Down to a four-piece with the departure of Ace Kefford (Burton switched to bass), The Move moved forward. Eventually, Rick Price would take over bass duties and the band would record Shazam! for release in 1970. Coming at the tail-end of the genuine psychedelic movement, the album broadened the sound of The Move considerably. While familiar singles like "Wild Tiger Woman" sound like The Move we all know and love, longer cuts like "Fields of People" push the sound of the band into what was then becoming known as progressive rock. Admittedly, these longer cuts are harder to take for those of us who want stuff like "Beautiful Daughter" on auto-repeat. The sound on the prog stuff is harder and the musical path certainly one that is more experimental. That said, The Move were still capable of crafting utterly beautiful pieces of pop in this time period: "Blackberry Way" and "Something" are here as singles of the era, as well as alternate mixes of "Omnibus" and other earlier cuts.
Disc 2 of Shazam! serves as a showcase of the band's sheer versatility. Who would have thought that the same band that did "Cherry Blossom Clinic" could also do a pretty good take on that Janis-standard "Piece of My Heart"? Or that Wood and his crew could make stuff like "Higher and Higher", and even "California Girls", sound like Move originals? Even a perhaps-misguided cover of "Sound of Silence" very nearly works largely due to the intentions of the musicians here.

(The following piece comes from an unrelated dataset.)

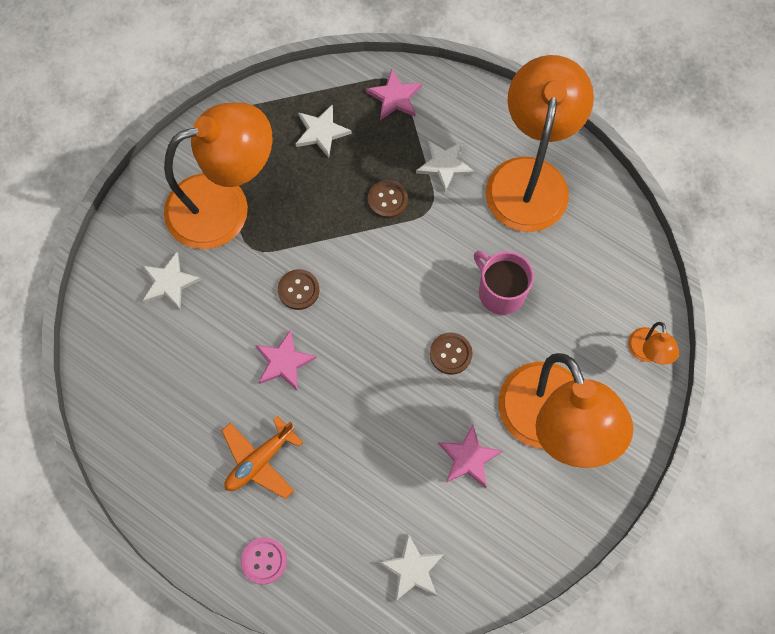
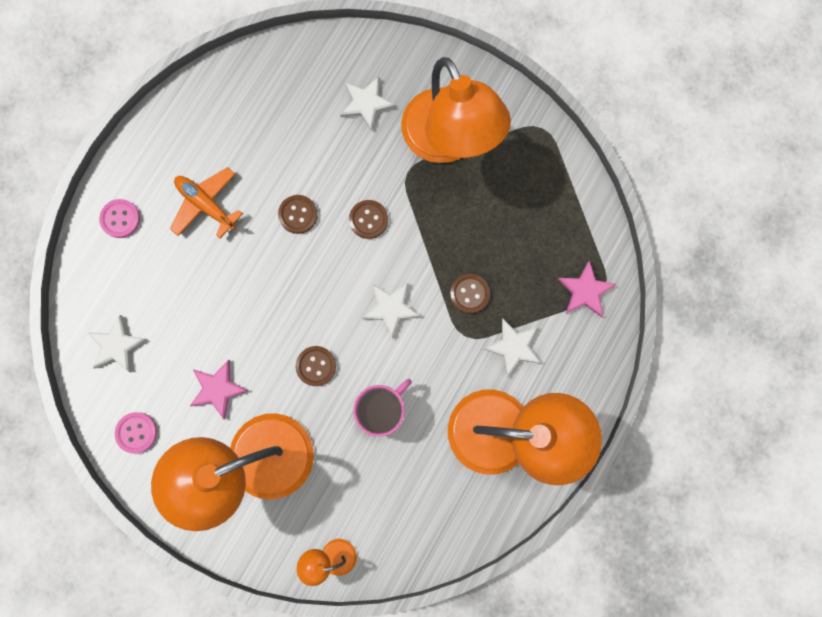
camera: 85 degrees right, 10 degrees up
pink star [255,329,317,390] -> brown button [278,195,318,234]
white star [295,104,352,158] -> white star moved to [362,283,421,338]
none -> pink button [115,412,157,454]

Looking back now, it makes perfect sense that I got into The Move so late, even after reading about them before. They remain a hard band to pin down, and one that switched styles a bit in the space of a few years. If the genius -- (is there any other word to describe him?) -- of Roy Wood tends to overshadow the contributions of the other members of The Move, that's a real shame given the wonderful vocals of Carl Wayne, and Bev Bevan's risk-taking on the kit. Too psych to be a pop band, too polished to be r'n'b heirs like Mick and Keith's Stones, far too rough to be another Beatles, The Move were a band of their time who kept their eyes on the horizon of experimentation. With far lovelier melodies than anything Syd and the Floyd folks could dream up, Wood and The Move made music that was considerably countercultural at the time even if it sounds now more like great mainstream pop. Quite simply: some of the best singles of the era are on these collections. If it's damn-near impossible to summarize The Move in 2 releases, Move and Shazam! make a pretty good case for this being nearly all the Move you need.
Now, of course that's not true 'cause I for one am anxiously awaiting and hoping that Cherry Red Records is prepping more Move reissues even as I type this. But until that day, please grab these sets as soon as you can. Move and Shazam! are out now (they dropped on Friday) via Cherry Red Records. There is so much greatness here that one can only listen and marvel at what The Move accomplished in a mere 2 or 3 years and what this music hints at in their collective futures (Bev and Roy Wood in ELO eventually).